The health system has created numerous partnerships to advance the renovation efforts, including with NW Goldberg Cares, Kresge Foundation, Midtown Detroit Inc., numerous city and state departments, Michigan State University, Premier Group Associates, Kirco, Thomas Roberts Architects, PEA Group, SME, Lusn Law (governmental affairs), and more.

According to U.S. Census data, of the nearly 6,800 people who live around the hospital, the median household income ranges from $9,600 to $26,900. By comparison, the median household income of the entire city is $27,800. Put more simply, 48.2 percent of the residents around the institution are living below the poverty level, as compared to 33.4 percent overall in Detroit.

To reverse the tide — the area saw a 31-percent drop in population since the 2010 census — Henry Ford Health System and its partners are building off their investments and forging new partnerships to accelerate a renaissance.

“We’re working with Michigan State University on a joint research institute (between 300,000 square feet and 400,000 square feet in size) that is deep into the design phase and we’re looking for an exact location,” says Riney. “It will house physicians and researchers working on translational research to improve population health. We know life expectancy and health outcomes are tied to the zip code you live in, and we want to make the community better and healthier.”

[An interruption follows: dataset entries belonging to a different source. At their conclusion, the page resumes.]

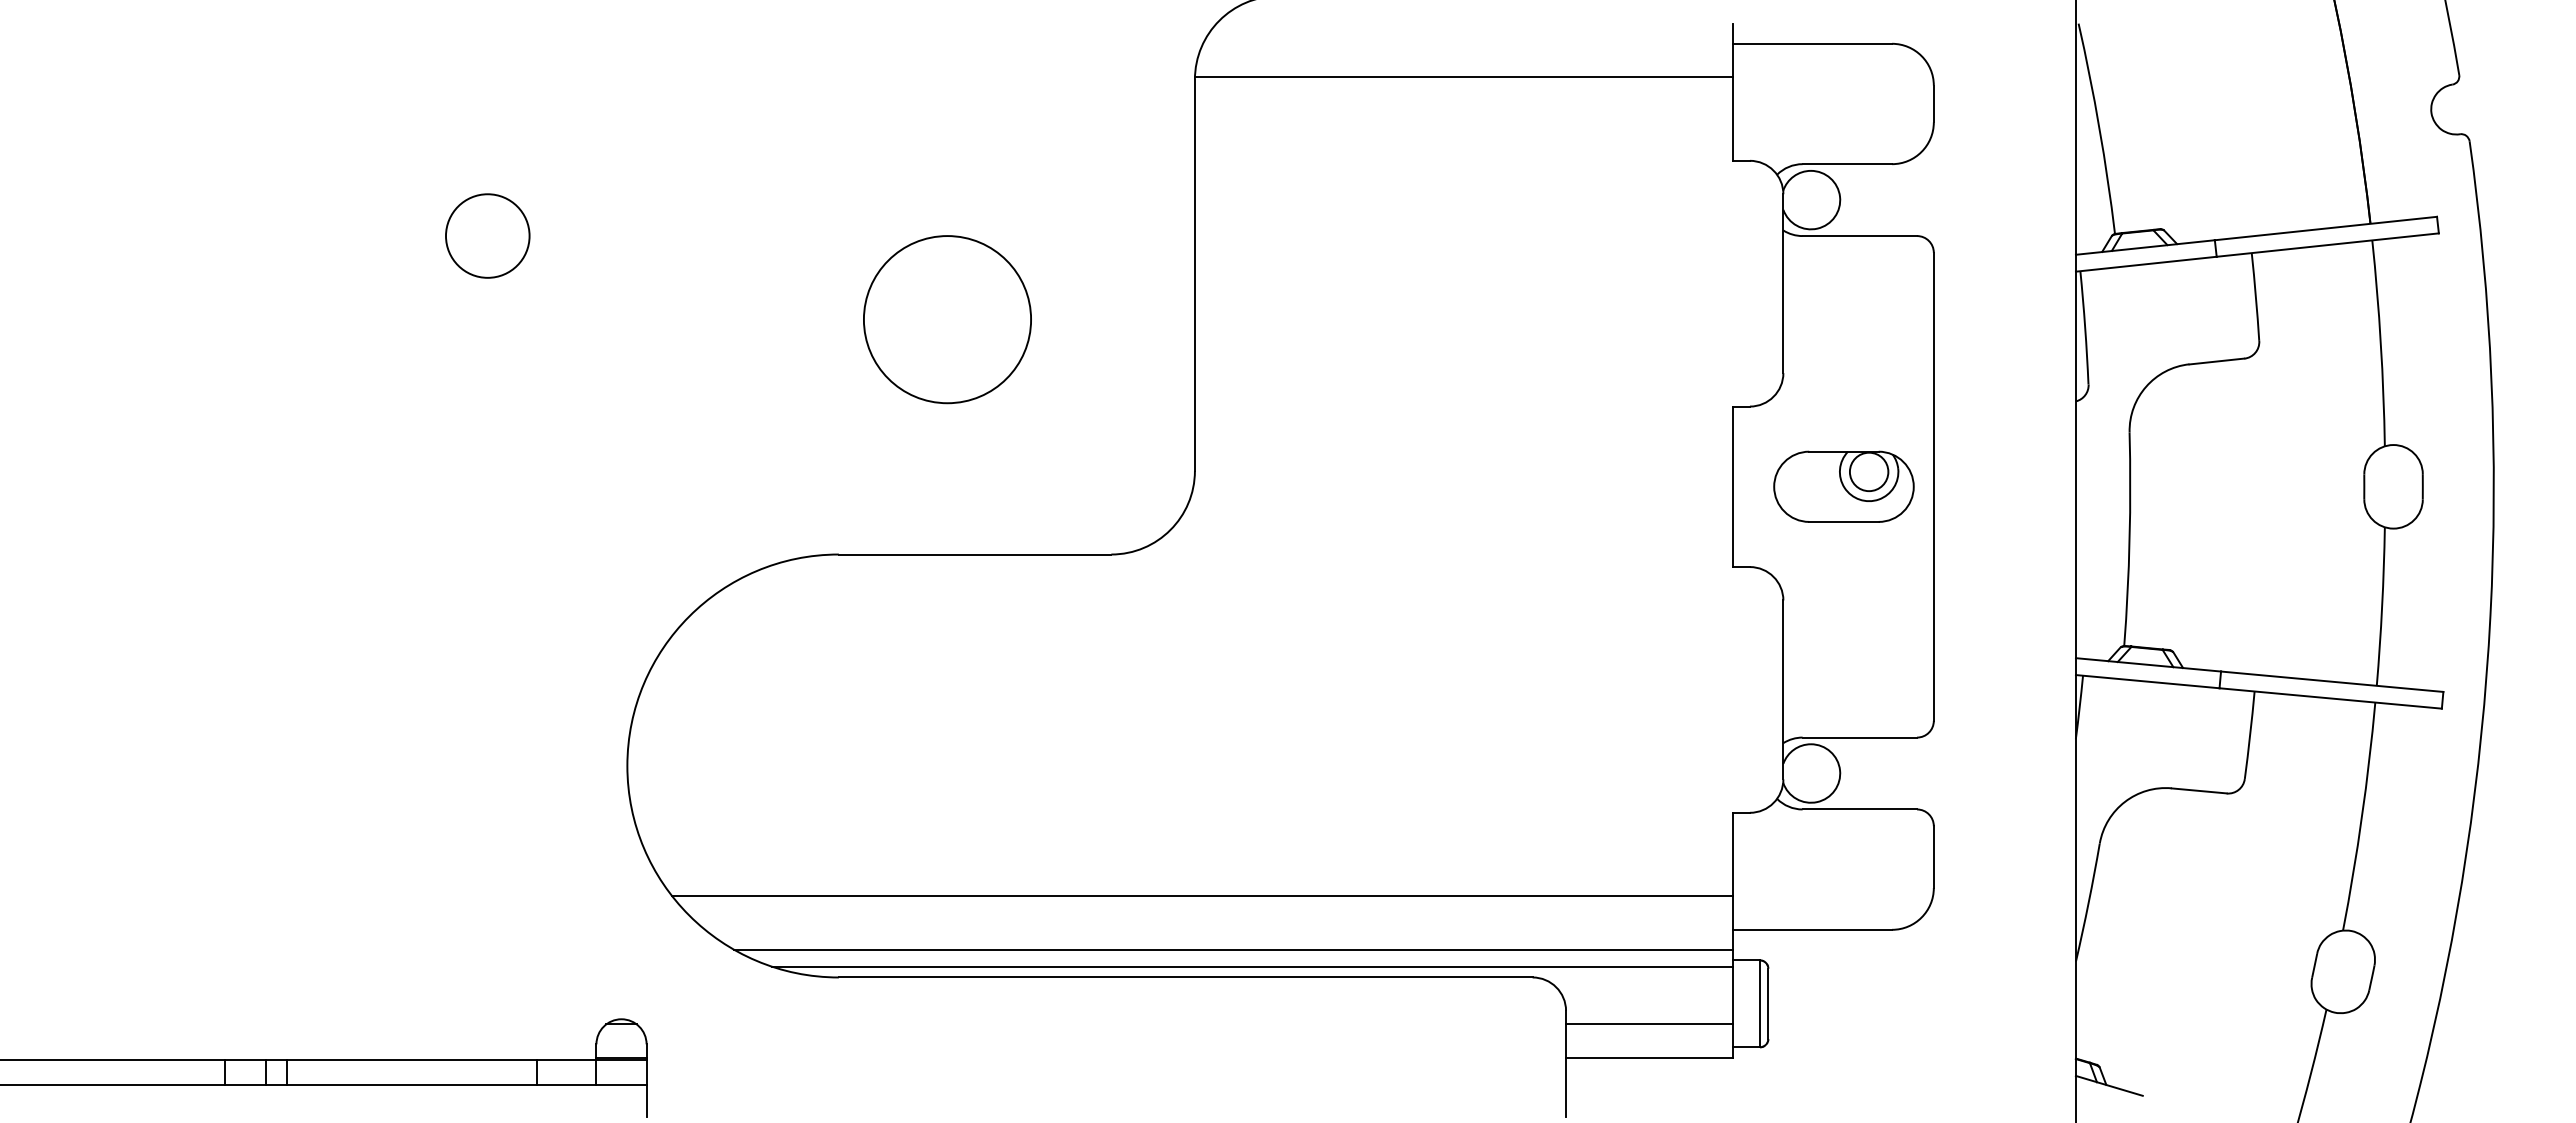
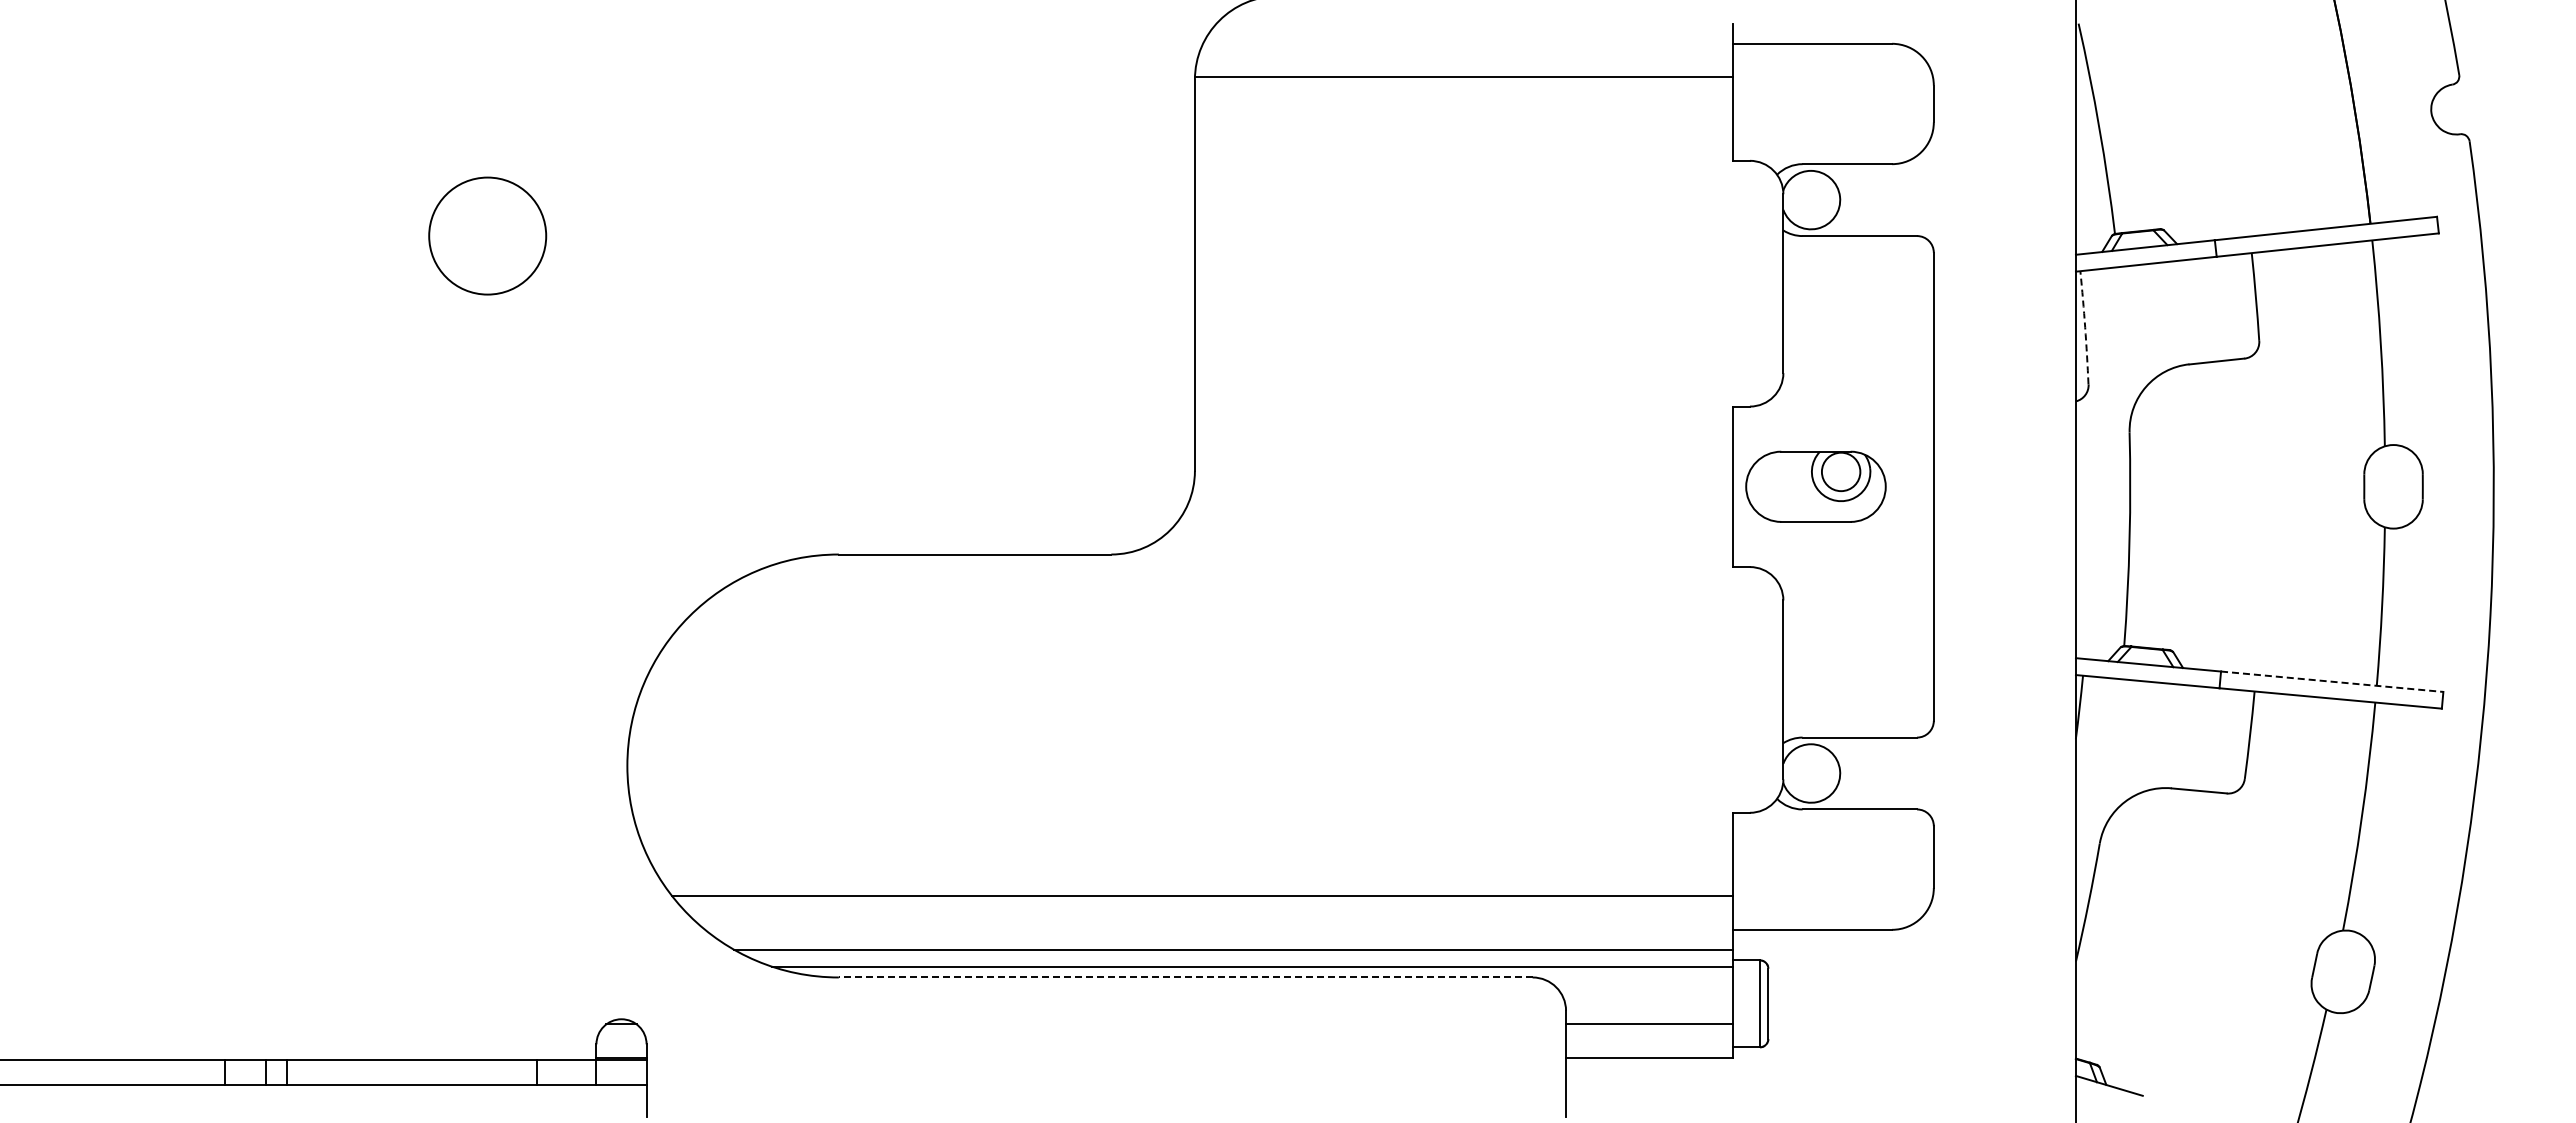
circle at (487, 235) size: 86x86 px -> 120x120 px
circle at (947, 319): present -> none
arc at (2085, 327): solid -> dashed
part at (1843, 486) position: (1843, 486) -> (1815, 486)
line at (2332, 681): solid -> dashed
line at (1185, 977): solid -> dashed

Riney says he envisions more people will choose to live in the neighborhoods near the hospital, work in the area, and either walk to an employer, ride a bike, or take a short trip on public transit.

“We are focused on job creation, neighborhood inclusion, and environmental stewardship,” Riney says. “We even took limestone blocks that came from a demolished church and we’re using those to create border elements for a plaza and other public attributes.”

In addition, the hospital is working with the city to improve access to the district and better connect to other neighborhoods — Trumbull Street leads to Corktown, for example, where Ford Motor Co. and several partners are transforming the Michigan Central train station into a mobility innovation district.

“We have been working diligently with Henry Ford Health System and others to transform the North Goldberg neighborhood for over 12 years, and we have deep roots in bringing about improvements to that area,” says Andrew Housey, president of Premier Group Associates in Detroit. “We’ve removed more than 10 dangerous structures to clear the way for new development and worked to improve properties that can be saved.

“We commend Henry Ford Health System for their vision and hard work in bringing about positive change in the area. Their work, along with others like Ford Motor Co., are taking a holistic approach to redeveloping areas around the city. It’s a model other companies and organizations can use to improve neighborhoods.”

Several hundred jobs have already been created in North Goldberg, and Henry Ford and its partners plan to develop more projects that will boost employment opportunities.

In addition, new development is coming near the district, including an expansion of the Motown Museum and the redevelopment of Lee Plaza, a vacant tower at 2240 West Grand Boulevard that is being transformed into a $48-million affordable senior housing facility led by the city and two developers — The Roxbury Group and Ethos Development Partners.